Sadly, none of these amendments made it through, meaning this phenomenon is likely to continue. Haugen’s testimony also exposed the disastrous impact of social media on young people’s mental health, with revelations that Instagram promoted weight loss content to users with eating disorders and that Meta/Facebook approved ads targeting children with smoking, alcohol, gambling and dating sites.

“Clearly, the risks of exploiting data on every user’s digital life and personality to target for paid messages outweigh the benefits. Unfortunately, Parliament didn’t vote to phase out surveillance advertising”
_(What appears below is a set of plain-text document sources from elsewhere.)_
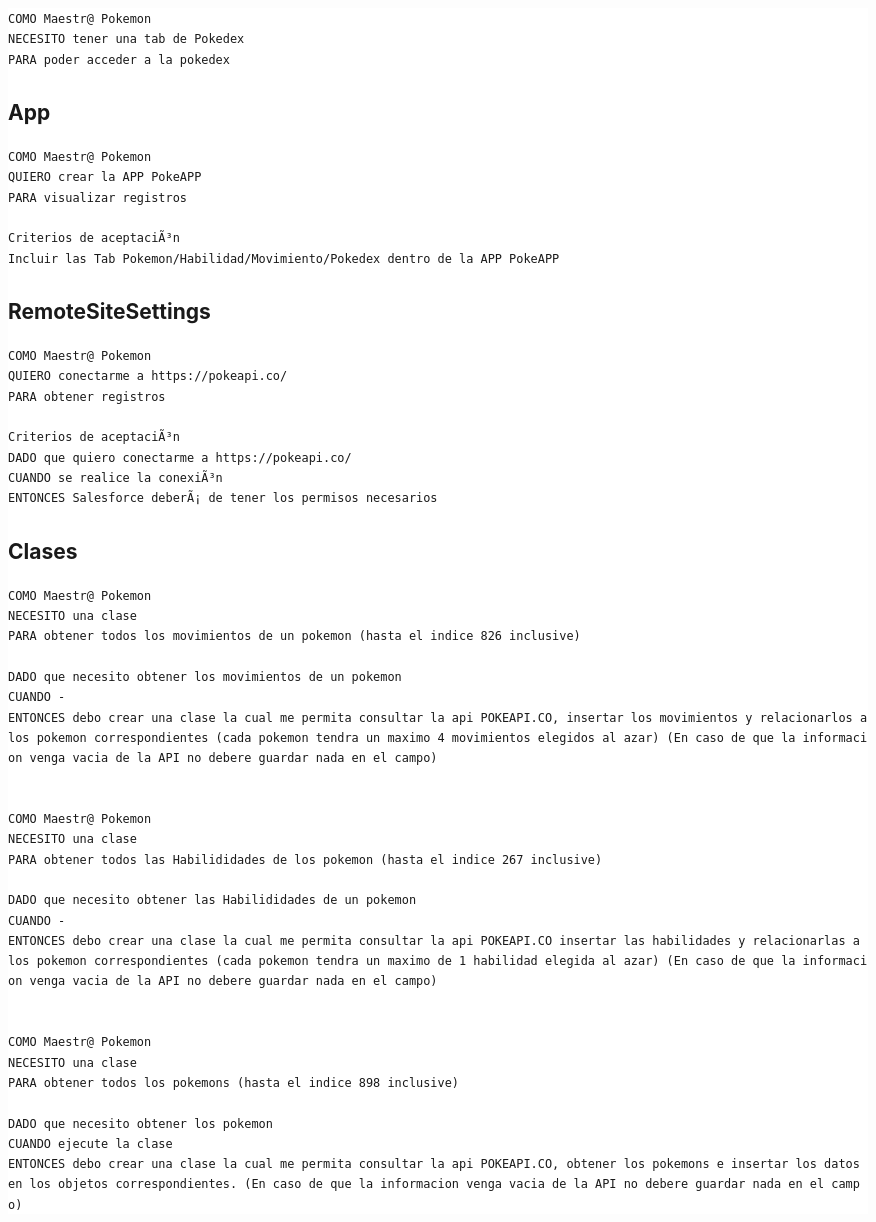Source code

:     COMO Maestr@ Pokemon
    NECESITO tener una tab de Pokedex
    PARA poder acceder a la pokedex
## App

    COMO Maestr@ Pokemon
    QUIERO crear la APP PokeAPP
    PARA visualizar registros

    Criterios de aceptaciÃ³n
    Incluir las Tab Pokemon/Habilidad/Movimiento/Pokedex dentro de la APP PokeAPP
## RemoteSiteSettings

    COMO Maestr@ Pokemon
    QUIERO conectarme a https://pokeapi.co/
    PARA obtener registros

    Criterios de aceptaciÃ³n
    DADO que quiero conectarme a https://pokeapi.co/
    CUANDO se realice la conexiÃ³n
    ENTONCES Salesforce deberÃ¡ de tener los permisos necesarios
## Clases

    COMO Maestr@ Pokemon
    NECESITO una clase
    PARA obtener todos los movimientos de un pokemon (hasta el indice 826 inclusive)

    DADO que necesito obtener los movimientos de un pokemon
    CUANDO -
    ENTONCES debo crear una clase la cual me permita consultar la api POKEAPI.CO, insertar los movimientos y relacionarlos a los pokemon correspondientes (cada pokemon tendra un maximo 4 movimientos elegidos al azar) (En caso de que la informacion venga vacia de la API no debere guardar nada en el campo)


    COMO Maestr@ Pokemon
    NECESITO una clase
    PARA obtener todos las Habilididades de los pokemon (hasta el indice 267 inclusive)

    DADO que necesito obtener las Habilididades de un pokemon
    CUANDO -
    ENTONCES debo crear una clase la cual me permita consultar la api POKEAPI.CO insertar las habilidades y relacionarlas a los pokemon correspondientes (cada pokemon tendra un maximo de 1 habilidad elegida al azar) (En caso de que la informacion venga vacia de la API no debere guardar nada en el campo)


    COMO Maestr@ Pokemon
    NECESITO una clase
    PARA obtener todos los pokemons (hasta el indice 898 inclusive)

    DADO que necesito obtener los pokemon
    CUANDO ejecute la clase
    ENTONCES debo crear una clase la cual me permita consultar la api POKEAPI.CO, obtener los pokemons e insertar los datos en los objetos correspondientes. (En caso de que la informacion venga vacia de la API no debere guardar nada en el campo)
Clearly, the risks of exploiting data on every user’s digital life and personality to target for paid messages clearly outweigh the benefits. Unfortunately, Parliament didn’t vote to phase out surveillance advertising, but did, however, vote to create an easy way for users to generally opt-out of surveillance advertising and ensure that websites cannot block them on those grounds. This is a significant advance for our privacy online. 

One reason the internet grew so rapidly was that it allowed anyone to quickly build a business, share information and opinions at minimum cost, and without censorship. However, by rejecting the LIBE amendments, the DSA hands the power of censorship to politically controlled entities rather than independent judges only. This is compounded by the lack of effort to limit issues with automatic censorship in the form of upload filters.

Such algorithms cannot reliably differentiate, for example, terrorism from counterterrorism. Even previously removed images and videos can be legitimate for journalism, science, arts or public debate. News media are also suffering from big tech’s seemingly arbitrarily censoring of content.

Sadly, this means we will increasingly see cases of “illiberal” governments demanding that content - legal in most EU countries - be removed, creating an avalanche of cases at the Court of Justice, with prolonged uncertainty for businesses and citizens. Fortunately, Parliament wants terms and conditions to respect freedom of media and of expression.

While the DSA amendments represent genuine progress for citizens’ rights, and address important issues we face on the web, this is offset by failures to address other issues with the Commission’s proposal. In the upcoming trilogue discussions, our successes in protecting online privacy and freedom of expression will need a robust defence.